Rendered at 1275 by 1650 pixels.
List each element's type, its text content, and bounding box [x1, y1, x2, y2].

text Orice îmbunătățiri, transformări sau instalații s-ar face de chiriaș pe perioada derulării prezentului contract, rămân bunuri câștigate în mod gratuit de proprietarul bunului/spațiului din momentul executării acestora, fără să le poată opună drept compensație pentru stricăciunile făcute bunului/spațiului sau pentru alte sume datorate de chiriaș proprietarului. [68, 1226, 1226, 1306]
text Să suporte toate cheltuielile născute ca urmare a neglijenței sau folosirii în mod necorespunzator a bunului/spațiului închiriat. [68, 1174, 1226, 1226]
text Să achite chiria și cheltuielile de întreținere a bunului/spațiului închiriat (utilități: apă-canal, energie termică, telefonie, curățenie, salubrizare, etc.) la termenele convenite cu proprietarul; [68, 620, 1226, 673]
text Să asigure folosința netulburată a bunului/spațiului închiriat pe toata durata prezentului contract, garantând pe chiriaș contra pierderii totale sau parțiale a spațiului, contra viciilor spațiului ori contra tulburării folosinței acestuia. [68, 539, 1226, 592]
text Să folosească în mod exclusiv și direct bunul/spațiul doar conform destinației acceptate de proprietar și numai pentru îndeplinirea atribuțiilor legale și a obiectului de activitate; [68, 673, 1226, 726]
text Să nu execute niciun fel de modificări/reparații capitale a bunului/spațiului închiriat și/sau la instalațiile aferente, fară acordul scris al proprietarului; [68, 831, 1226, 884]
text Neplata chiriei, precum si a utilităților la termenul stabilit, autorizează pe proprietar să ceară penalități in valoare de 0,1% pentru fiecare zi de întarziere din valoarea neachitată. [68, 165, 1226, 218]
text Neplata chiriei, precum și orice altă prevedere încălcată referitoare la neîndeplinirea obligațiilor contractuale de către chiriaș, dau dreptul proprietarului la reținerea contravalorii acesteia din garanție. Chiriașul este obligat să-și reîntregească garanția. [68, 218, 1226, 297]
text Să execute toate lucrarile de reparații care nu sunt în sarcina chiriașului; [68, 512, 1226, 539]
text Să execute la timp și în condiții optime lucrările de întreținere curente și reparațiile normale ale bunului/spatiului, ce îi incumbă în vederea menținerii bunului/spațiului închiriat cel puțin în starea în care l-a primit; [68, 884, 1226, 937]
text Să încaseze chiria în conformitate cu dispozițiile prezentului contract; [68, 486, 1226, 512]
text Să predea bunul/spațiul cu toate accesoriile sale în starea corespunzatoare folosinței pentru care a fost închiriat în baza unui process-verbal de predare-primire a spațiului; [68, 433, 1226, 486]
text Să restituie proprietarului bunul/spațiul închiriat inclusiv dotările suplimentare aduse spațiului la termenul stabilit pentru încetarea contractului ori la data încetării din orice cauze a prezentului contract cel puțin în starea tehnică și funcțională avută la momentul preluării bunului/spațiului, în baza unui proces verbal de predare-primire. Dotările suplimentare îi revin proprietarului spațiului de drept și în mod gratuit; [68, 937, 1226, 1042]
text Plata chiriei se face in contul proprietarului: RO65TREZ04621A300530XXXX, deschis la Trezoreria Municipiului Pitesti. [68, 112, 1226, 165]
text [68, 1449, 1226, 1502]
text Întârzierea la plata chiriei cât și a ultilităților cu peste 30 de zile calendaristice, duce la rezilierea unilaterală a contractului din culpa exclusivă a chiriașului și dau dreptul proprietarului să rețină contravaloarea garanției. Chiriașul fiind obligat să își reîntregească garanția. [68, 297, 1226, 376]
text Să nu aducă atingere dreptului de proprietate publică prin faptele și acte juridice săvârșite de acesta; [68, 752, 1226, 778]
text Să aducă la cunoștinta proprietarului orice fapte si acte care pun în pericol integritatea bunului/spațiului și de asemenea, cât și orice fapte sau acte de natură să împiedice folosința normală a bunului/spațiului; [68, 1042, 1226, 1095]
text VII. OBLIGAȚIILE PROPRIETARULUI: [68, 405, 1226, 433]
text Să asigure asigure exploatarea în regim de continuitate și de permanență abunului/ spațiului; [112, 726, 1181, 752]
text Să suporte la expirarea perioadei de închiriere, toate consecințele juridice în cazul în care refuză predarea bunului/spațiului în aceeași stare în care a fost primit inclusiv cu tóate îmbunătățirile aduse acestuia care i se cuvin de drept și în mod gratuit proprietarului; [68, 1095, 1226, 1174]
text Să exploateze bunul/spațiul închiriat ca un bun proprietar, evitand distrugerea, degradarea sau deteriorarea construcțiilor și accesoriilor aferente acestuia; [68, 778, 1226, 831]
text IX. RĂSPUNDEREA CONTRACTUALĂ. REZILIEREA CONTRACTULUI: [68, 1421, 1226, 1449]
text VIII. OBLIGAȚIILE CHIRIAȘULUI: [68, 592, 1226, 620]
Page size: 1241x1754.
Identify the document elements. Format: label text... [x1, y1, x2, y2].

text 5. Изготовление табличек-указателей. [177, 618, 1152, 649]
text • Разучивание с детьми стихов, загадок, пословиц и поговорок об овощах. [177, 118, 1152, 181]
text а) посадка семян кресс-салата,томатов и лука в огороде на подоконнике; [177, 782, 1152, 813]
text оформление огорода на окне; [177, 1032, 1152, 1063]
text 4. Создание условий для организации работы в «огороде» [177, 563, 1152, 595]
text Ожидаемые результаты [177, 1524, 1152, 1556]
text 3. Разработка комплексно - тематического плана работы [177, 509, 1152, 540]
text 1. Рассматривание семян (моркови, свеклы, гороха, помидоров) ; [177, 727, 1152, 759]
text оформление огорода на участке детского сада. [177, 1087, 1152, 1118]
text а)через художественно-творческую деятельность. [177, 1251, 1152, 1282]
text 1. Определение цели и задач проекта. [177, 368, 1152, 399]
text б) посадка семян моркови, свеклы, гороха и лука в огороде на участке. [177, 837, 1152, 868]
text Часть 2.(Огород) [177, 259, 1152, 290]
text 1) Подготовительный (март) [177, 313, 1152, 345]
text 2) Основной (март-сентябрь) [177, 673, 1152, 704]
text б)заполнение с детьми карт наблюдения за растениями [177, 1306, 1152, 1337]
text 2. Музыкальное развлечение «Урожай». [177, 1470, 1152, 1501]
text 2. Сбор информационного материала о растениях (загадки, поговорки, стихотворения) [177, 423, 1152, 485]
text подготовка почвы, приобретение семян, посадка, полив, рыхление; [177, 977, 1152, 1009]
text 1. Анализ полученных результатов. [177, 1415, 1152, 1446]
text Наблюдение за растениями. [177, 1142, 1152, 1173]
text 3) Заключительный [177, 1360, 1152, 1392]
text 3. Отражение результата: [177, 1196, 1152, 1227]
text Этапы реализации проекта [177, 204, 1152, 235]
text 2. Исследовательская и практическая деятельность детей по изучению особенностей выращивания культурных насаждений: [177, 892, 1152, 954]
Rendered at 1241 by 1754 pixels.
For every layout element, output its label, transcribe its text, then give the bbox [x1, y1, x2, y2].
┄┄┄┄┄┄┄┄┄┄┄┄┄┄┄┄┄┄┄┄
◆ **Instruction**: What this task asks for is an exact copy of the material above.

◆ **Your response**:
Rendered at 1275 by 1650 pixels.
List each element's type, its text content, and bounding box [x1, y1, x2, y2].

text Orice îmbunătățiri, transformări sau instalații s-ar face de chiriaș pe perioada derulării prezentului contract, rămân bunuri câștigate în mod gratuit de proprietarul bunului/spațiului din momentul executării acestora, fără să le poată opună drept compensație pentru stricăciunile făcute bunului/spațiului sau pentru alte sume datorate de chiriaș proprietarului. [68, 1226, 1226, 1306]
text Să suporte toate cheltuielile născute ca urmare a neglijenței sau folosirii în mod necorespunzator a bunului/spațiului închiriat. [68, 1174, 1226, 1226]
text Să achite chiria și cheltuielile de întreținere a bunului/spațiului închiriat (utilități: apă-canal, energie termică, telefonie, curățenie, salubrizare, etc.) la termenele convenite cu proprietarul; [68, 620, 1226, 673]
text Să asigure folosința netulburată a bunului/spațiului închiriat pe toata durata prezentului contract, garantând pe chiriaș contra pierderii totale sau parțiale a spațiului, contra viciilor spațiului ori contra tulburării folosinței acestuia. [68, 539, 1226, 592]
text Să folosească în mod exclusiv și direct bunul/spațiul doar conform destinației acceptate de proprietar și numai pentru îndeplinirea atribuțiilor legale și a obiectului de activitate; [68, 673, 1226, 726]
text Să nu execute niciun fel de modificări/reparații capitale a bunului/spațiului închiriat și/sau la instalațiile aferente, fară acordul scris al proprietarului; [68, 831, 1226, 884]
text Neplata chiriei, precum si a utilităților la termenul stabilit, autorizează pe proprietar să ceară penalități in valoare de 0,1% pentru fiecare zi de întarziere din valoarea neachitată. [68, 165, 1226, 218]
text Neplata chiriei, precum și orice altă prevedere încălcată referitoare la neîndeplinirea obligațiilor contractuale de către chiriaș, dau dreptul proprietarului la reținerea contravalorii acesteia din garanție. Chiriașul este obligat să-și reîntregească garanția. [68, 218, 1226, 297]
text Să execute toate lucrarile de reparații care nu sunt în sarcina chiriașului; [68, 512, 1226, 539]
text Să execute la timp și în condiții optime lucrările de întreținere curente și reparațiile normale ale bunului/spatiului, ce îi incumbă în vederea menținerii bunului/spațiului închiriat cel puțin în starea în care l-a primit; [68, 884, 1226, 937]
text Să încaseze chiria în conformitate cu dispozițiile prezentului contract; [68, 486, 1226, 512]
text Să predea bunul/spațiul cu toate accesoriile sale în starea corespunzatoare folosinței pentru care a fost închiriat în baza unui process-verbal de predare-primire a spațiului; [68, 433, 1226, 486]
text Să restituie proprietarului bunul/spațiul închiriat inclusiv dotările suplimentare aduse spațiului la termenul stabilit pentru încetarea contractului ori la data încetării din orice cauze a prezentului contract cel puțin în starea tehnică și funcțională avută la momentul preluării bunului/spațiului, în baza unui proces verbal de predare-primire. Dotările suplimentare îi revin proprietarului spațiului de drept și în mod gratuit; [68, 937, 1226, 1042]
text Plata chiriei se face in contul proprietarului: RO65TREZ04621A300530XXXX, deschis la Trezoreria Municipiului Pitesti. [68, 112, 1226, 165]
text [68, 1449, 1226, 1502]
text Întârzierea la plata chiriei cât și a ultilităților cu peste 30 de zile calendaristice, duce la rezilierea unilaterală a contractului din culpa exclusivă a chiriașului și dau dreptul proprietarului să rețină contravaloarea garanției. Chiriașul fiind obligat să își reîntregească garanția. [68, 297, 1226, 376]
text Să nu aducă atingere dreptului de proprietate publică prin faptele și acte juridice săvârșite de acesta; [68, 752, 1226, 778]
text Să aducă la cunoștinta proprietarului orice fapte si acte care pun în pericol integritatea bunului/spațiului și de asemenea, cât și orice fapte sau acte de natură să împiedice folosința normală a bunului/spațiului; [68, 1042, 1226, 1095]
text VII. OBLIGAȚIILE PROPRIETARULUI: [68, 405, 1226, 433]
text Să asigure asigure exploatarea în regim de continuitate și de permanență abunului/ spațiului; [112, 726, 1181, 752]
text Să suporte la expirarea perioadei de închiriere, toate consecințele juridice în cazul în care refuză predarea bunului/spațiului în aceeași stare în care a fost primit inclusiv cu tóate îmbunătățirile aduse acestuia care i se cuvin de drept și în mod gratuit proprietarului; [68, 1095, 1226, 1174]
text Să exploateze bunul/spațiul închiriat ca un bun proprietar, evitand distrugerea, degradarea sau deteriorarea construcțiilor și accesoriilor aferente acestuia; [68, 778, 1226, 831]
text IX. RĂSPUNDEREA CONTRACTUALĂ. REZILIEREA CONTRACTULUI: [68, 1421, 1226, 1449]
text VIII. OBLIGAȚIILE CHIRIAȘULUI: [68, 592, 1226, 620]
Page size: 1241x1754.
Identify the document elements. Format: label text... [x1, y1, x2, y2].

text 5. Изготовление табличек-указателей. [177, 618, 1152, 649]
text • Разучивание с детьми стихов, загадок, пословиц и поговорок об овощах. [177, 118, 1152, 181]
text а) посадка семян кресс-салата,томатов и лука в огороде на подоконнике; [177, 782, 1152, 813]
text оформление огорода на окне; [177, 1032, 1152, 1063]
text 4. Создание условий для организации работы в «огороде» [177, 563, 1152, 595]
text Ожидаемые результаты [177, 1524, 1152, 1556]
text 3. Разработка комплексно - тематического плана работы [177, 509, 1152, 540]
text 1. Рассматривание семян (моркови, свеклы, гороха, помидоров) ; [177, 727, 1152, 759]
text оформление огорода на участке детского сада. [177, 1087, 1152, 1118]
text а)через художественно-творческую деятельность. [177, 1251, 1152, 1282]
text 1. Определение цели и задач проекта. [177, 368, 1152, 399]
text б) посадка семян моркови, свеклы, гороха и лука в огороде на участке. [177, 837, 1152, 868]
text Часть 2.(Огород) [177, 259, 1152, 290]
text 1) Подготовительный (март) [177, 313, 1152, 345]
text 2) Основной (март-сентябрь) [177, 673, 1152, 704]
text б)заполнение с детьми карт наблюдения за растениями [177, 1306, 1152, 1337]
text 2. Музыкальное развлечение «Урожай». [177, 1470, 1152, 1501]
text 2. Сбор информационного материала о растениях (загадки, поговорки, стихотворения) [177, 423, 1152, 485]
text подготовка почвы, приобретение семян, посадка, полив, рыхление; [177, 977, 1152, 1009]
text 1. Анализ полученных результатов. [177, 1415, 1152, 1446]
text Наблюдение за растениями. [177, 1142, 1152, 1173]
text 3) Заключительный [177, 1360, 1152, 1392]
text 3. Отражение результата: [177, 1196, 1152, 1227]
text Этапы реализации проекта [177, 204, 1152, 235]
text 2. Исследовательская и практическая деятельность детей по изучению особенностей выращивания культурных насаждений: [177, 892, 1152, 954]
Rendered at 1241 by 1754 pixels.
For every layout element, output its label, transcribe its text, then give the bbox [x1, y1, x2, y2].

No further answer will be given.